PASSAGE PROVIDED.

━━━━━━━━━━━━━━━━━━━━

In March of this year, PeaceGeeks was one of the winners of the Google Impact Challenge. They took home $750,000 to bring their “Services Advisor” mobile app/system to Canada (previously used in Jordan with UNHCR) focused on connecting newcomers to Canada with services, including service tracking, etc.
PeaceGeeks is a global non-profit, volunteer organization that uses technology to build the technological, communications and management capacities of grassroots organizations who work to promote peace, accountability and human rights.
You can find out more about PeaceGeeks and the Google Impact Challenge, and their winning proposal.
Their media kit is worth a view, to see how they positioned the project.
In this episode, I spoke with Renee Black, Executive Director of PeaceGeeks to find out more about Services Advisor Pathways and where it’s going.

━━━━━━━━━━━━━━━━━━━━

DATASET.
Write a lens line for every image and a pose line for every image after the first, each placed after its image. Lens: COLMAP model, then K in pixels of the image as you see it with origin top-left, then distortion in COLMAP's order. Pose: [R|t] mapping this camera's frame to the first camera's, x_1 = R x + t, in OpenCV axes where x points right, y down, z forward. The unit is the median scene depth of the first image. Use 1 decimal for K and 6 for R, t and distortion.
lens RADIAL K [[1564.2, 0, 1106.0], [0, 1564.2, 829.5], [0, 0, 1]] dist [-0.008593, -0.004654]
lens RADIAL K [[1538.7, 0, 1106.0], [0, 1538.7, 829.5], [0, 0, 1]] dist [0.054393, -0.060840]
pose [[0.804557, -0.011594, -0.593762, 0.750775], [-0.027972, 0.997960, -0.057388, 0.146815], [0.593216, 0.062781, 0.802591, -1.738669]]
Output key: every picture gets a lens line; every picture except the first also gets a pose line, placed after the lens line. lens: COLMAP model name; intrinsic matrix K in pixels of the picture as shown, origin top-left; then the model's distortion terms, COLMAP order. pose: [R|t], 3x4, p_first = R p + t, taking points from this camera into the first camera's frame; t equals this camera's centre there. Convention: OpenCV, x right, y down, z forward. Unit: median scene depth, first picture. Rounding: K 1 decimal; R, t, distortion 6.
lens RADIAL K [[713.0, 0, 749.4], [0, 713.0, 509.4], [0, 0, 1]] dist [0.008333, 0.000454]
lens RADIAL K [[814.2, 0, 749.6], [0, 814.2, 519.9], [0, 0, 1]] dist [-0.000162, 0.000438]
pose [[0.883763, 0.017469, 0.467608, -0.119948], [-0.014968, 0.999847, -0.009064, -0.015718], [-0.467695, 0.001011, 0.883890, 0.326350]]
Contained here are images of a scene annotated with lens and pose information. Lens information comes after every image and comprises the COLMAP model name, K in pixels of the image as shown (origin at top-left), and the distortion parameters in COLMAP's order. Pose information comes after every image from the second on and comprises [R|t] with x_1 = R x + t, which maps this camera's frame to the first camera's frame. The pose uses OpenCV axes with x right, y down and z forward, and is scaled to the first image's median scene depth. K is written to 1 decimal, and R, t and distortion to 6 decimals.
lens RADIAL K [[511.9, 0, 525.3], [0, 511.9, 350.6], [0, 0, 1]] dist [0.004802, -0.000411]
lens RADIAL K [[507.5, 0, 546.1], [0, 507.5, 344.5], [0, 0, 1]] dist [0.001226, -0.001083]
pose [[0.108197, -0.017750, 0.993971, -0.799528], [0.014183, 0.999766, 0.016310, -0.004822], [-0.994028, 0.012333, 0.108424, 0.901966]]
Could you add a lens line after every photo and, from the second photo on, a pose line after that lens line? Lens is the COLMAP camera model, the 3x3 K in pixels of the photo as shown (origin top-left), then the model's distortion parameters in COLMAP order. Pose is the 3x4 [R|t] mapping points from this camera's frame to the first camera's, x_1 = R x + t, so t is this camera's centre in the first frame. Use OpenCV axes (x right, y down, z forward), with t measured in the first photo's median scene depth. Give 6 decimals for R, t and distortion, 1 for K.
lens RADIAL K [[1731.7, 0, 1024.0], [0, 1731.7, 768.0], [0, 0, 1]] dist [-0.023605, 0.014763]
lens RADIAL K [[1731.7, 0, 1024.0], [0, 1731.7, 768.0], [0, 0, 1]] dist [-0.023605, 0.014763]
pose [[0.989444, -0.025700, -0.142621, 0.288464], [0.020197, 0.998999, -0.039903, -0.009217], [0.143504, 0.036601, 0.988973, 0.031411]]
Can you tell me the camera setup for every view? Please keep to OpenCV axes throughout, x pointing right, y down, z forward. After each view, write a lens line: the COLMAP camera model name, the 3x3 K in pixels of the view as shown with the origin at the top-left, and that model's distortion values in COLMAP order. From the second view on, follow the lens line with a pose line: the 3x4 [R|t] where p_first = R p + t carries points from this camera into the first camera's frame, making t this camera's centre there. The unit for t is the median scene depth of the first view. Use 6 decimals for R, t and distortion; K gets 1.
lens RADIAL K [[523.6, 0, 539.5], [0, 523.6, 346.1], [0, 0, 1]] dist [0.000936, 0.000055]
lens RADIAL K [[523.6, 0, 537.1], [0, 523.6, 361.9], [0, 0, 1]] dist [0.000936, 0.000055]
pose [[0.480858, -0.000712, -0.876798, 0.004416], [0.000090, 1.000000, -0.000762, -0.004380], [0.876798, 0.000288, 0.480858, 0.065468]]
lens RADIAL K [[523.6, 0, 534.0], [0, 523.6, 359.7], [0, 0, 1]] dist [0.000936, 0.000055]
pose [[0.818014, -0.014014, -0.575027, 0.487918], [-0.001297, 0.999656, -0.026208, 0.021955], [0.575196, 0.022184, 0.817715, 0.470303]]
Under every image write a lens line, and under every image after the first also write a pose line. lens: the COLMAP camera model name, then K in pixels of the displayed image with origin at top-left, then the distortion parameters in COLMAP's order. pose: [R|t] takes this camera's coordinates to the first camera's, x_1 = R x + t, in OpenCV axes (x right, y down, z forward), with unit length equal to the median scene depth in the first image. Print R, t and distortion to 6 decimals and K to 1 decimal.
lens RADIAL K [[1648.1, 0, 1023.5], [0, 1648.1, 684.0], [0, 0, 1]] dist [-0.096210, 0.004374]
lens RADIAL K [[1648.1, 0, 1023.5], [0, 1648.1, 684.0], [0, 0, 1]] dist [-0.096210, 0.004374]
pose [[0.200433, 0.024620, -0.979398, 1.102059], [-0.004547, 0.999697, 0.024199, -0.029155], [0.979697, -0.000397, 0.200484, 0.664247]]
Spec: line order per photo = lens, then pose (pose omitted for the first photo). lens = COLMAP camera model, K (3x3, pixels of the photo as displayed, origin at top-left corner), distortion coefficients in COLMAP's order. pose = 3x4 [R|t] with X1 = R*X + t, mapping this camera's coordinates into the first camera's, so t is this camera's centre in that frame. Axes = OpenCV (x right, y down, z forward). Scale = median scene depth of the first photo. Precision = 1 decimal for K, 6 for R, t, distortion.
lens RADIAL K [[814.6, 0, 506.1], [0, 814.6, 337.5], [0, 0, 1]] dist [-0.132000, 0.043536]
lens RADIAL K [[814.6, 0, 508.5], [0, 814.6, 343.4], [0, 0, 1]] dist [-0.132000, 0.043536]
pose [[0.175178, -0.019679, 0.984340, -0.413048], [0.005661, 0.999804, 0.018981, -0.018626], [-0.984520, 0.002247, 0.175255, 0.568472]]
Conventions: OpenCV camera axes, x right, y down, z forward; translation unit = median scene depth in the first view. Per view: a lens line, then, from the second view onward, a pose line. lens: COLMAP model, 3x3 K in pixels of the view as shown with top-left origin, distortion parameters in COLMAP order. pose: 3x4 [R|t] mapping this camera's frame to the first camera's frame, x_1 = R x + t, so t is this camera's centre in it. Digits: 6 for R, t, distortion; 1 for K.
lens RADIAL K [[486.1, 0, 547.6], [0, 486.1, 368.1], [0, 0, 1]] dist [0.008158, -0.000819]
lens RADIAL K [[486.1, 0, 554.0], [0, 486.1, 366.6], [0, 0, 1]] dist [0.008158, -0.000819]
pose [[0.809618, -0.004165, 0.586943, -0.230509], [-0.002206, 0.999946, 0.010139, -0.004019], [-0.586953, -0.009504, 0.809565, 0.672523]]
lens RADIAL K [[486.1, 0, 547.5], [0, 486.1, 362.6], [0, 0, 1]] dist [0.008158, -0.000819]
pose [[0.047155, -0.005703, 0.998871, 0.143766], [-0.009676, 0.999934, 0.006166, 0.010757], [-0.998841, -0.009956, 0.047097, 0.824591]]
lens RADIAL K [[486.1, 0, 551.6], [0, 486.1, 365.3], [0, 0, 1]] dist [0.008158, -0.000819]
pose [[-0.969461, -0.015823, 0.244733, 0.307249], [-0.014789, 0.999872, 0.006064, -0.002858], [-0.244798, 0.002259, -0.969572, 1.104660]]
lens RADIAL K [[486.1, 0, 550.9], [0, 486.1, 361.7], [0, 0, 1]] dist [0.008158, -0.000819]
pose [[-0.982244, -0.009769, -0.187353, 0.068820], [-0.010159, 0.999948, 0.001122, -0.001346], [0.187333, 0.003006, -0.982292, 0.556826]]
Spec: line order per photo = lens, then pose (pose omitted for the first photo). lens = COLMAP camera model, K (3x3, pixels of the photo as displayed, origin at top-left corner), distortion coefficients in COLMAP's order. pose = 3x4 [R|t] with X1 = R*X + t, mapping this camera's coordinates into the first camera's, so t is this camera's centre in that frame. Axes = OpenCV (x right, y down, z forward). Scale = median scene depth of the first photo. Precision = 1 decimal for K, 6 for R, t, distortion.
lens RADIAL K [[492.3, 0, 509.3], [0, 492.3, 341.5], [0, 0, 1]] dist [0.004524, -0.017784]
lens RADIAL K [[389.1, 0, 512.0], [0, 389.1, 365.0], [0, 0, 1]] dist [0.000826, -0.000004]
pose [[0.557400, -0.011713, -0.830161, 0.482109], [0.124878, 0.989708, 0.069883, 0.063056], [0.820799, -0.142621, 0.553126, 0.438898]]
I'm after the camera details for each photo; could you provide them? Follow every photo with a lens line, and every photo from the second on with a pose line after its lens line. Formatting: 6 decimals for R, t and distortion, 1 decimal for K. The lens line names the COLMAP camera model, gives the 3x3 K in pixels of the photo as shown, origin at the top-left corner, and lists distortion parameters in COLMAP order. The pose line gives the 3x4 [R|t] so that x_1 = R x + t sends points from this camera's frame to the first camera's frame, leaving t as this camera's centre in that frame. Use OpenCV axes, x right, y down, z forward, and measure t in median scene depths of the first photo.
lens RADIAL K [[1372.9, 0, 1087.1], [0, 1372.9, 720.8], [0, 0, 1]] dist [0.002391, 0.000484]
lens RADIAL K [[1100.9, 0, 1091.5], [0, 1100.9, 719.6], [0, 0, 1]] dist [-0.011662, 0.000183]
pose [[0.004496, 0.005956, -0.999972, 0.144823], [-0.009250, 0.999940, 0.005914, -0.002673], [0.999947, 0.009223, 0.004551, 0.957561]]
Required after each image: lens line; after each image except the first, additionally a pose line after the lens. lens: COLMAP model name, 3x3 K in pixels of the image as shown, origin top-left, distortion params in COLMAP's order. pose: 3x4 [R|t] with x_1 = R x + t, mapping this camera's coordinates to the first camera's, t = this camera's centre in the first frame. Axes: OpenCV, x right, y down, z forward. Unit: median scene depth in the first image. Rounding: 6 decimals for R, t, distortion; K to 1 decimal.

━━━━━━━━━━━━━━━━━━━━

EXPLORE THE MATERIAL.
- 1) Please answer these about the PeaceGeeks text:
(a) How much money did PeaceGeeks take home from the Google Impact Challenge?
(b) Where was the Services Advisor app used before it came to Canada?
(c) What is Renee Black's role at PeaceGeeks?
- 2) Carry on the PeaceGeeks text from its last sentence.
The items have nothing to do with this work.

ANSWERS TO THIS EXERCISE.
- 1)
(a) $750,000.
(b) In Jordan, with UNHCR.
(c) Executive Director.

- 2)
For human service workers looking to innovate with technology, the advent of the “civic tech” volunteer has had a deep impact. I delved into that a bit when I interviewed Joséphine Goube of Techfugees in episode 8. Renee and I spend some more time talking about that, including how community service providers could better harness the expertise and energy of civic technologists like PeaceGeeks.
PeaceGeeks’ Services Advisor Pathways was highly endorsed by the immigrant-serving agency community in Vancouver. Part of that, I think, comes from their November 2016 #peacehack, where PeaceGeeks brought technologists and the settlement sector together (http://peacegeeks.org/news/peacehack-hacking-improve-immigrant-and-refugee-settlement) and identified some challenges as well as opportunities for solutions.
I asked Renee about their Design Thinking methodology and how the community service sector could benefit from learning more it. There may be a lot we do implicitly in human service work around design that would be worth making more transparent and collaborative. I think we can learn a lot from our civic tech supporters when it comes to Design Thinking.
The Services Advisor Pathways is simple in many ways. But it also has the potential to scale across the country (and beyond) into other communities, with other community partners. When we spoke, I think PeaceGeeks was reeling a bit from the sudden cash infusion. But what I heard from Renee was a promising continuation of a collaborative approach.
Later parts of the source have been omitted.